Le Pavillon irakien présente l'exposition "Beauté invisible". La beauté est invisible en Irak, car il y a une méconnaissance de la création artistique de ce pays à l'étranger et une quasi inexistence d'expressions de la résistance. A part l'architecte Zaha Hadid, aucun nom n'apparaît sur la scène internationale.

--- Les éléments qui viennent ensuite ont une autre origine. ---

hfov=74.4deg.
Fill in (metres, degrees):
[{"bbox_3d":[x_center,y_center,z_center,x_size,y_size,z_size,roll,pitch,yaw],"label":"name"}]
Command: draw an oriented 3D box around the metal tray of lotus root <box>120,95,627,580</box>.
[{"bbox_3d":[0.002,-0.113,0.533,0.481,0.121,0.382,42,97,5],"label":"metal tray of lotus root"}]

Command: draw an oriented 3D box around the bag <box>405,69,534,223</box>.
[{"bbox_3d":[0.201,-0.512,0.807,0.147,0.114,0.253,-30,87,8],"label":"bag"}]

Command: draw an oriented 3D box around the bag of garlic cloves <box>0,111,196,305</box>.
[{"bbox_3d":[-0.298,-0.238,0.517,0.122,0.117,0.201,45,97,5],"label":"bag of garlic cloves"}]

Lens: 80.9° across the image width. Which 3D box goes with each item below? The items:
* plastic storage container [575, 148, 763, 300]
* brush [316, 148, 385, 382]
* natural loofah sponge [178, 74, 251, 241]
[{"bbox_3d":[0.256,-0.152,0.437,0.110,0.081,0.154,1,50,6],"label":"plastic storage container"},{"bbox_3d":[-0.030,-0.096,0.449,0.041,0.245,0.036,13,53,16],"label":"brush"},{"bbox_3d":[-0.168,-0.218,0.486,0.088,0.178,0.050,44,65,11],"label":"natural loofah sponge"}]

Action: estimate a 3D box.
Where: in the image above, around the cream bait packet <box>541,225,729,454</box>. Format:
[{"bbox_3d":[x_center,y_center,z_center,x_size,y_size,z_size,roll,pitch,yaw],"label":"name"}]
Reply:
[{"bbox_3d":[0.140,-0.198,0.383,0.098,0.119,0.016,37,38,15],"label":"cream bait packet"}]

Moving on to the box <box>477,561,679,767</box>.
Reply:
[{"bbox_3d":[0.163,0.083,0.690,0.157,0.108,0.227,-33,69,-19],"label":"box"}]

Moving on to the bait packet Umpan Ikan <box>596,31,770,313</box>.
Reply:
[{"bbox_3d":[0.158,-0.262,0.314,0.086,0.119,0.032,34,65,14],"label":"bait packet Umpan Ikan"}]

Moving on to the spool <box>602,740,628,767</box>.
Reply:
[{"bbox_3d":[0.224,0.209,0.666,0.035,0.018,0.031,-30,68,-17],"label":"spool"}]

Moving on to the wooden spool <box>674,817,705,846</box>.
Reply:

Le commissaire du pavillon a circulé dans un pays où les musées sont vides et où l'insécurité rend les déplacements difficiles. Il existe 90% des personnes qui sont reconnues comme " artistes ". Ils se concentrent sur la beauté, les paysages, les animaux,… Mais Philippe Van Cauteren, lui, a décidé de partir à la rencontre des 10% restant. C’est-à-dire les artistes qui mettent en valeur la " beauté invisible ", ceux qui prennent position et qui ont le courage d’essayer de faire des œuvres d’art avec leur propre avis et vision de l’Irak. Le commissaire a sélectionné 5 artistes parmi ces 10% : une vidéaste, deux photographes et des dessinateurs de trois générations différentes, qui souvent sans aucune référence à ce qui se fait dans le monde de l'art, en vivant très isolé, créent de réelles images. On est bien loin du cynisme de certains artistes de salon qui dénoncent dans des pays libres qui sont les nôtres des situations dont ils ne sont que les lointains observateurs.

Le commissaire du pavillon irakien est le Belge Philippe Van Cauteren qui dirige le Smak, le musée d'art contemporain de Gand.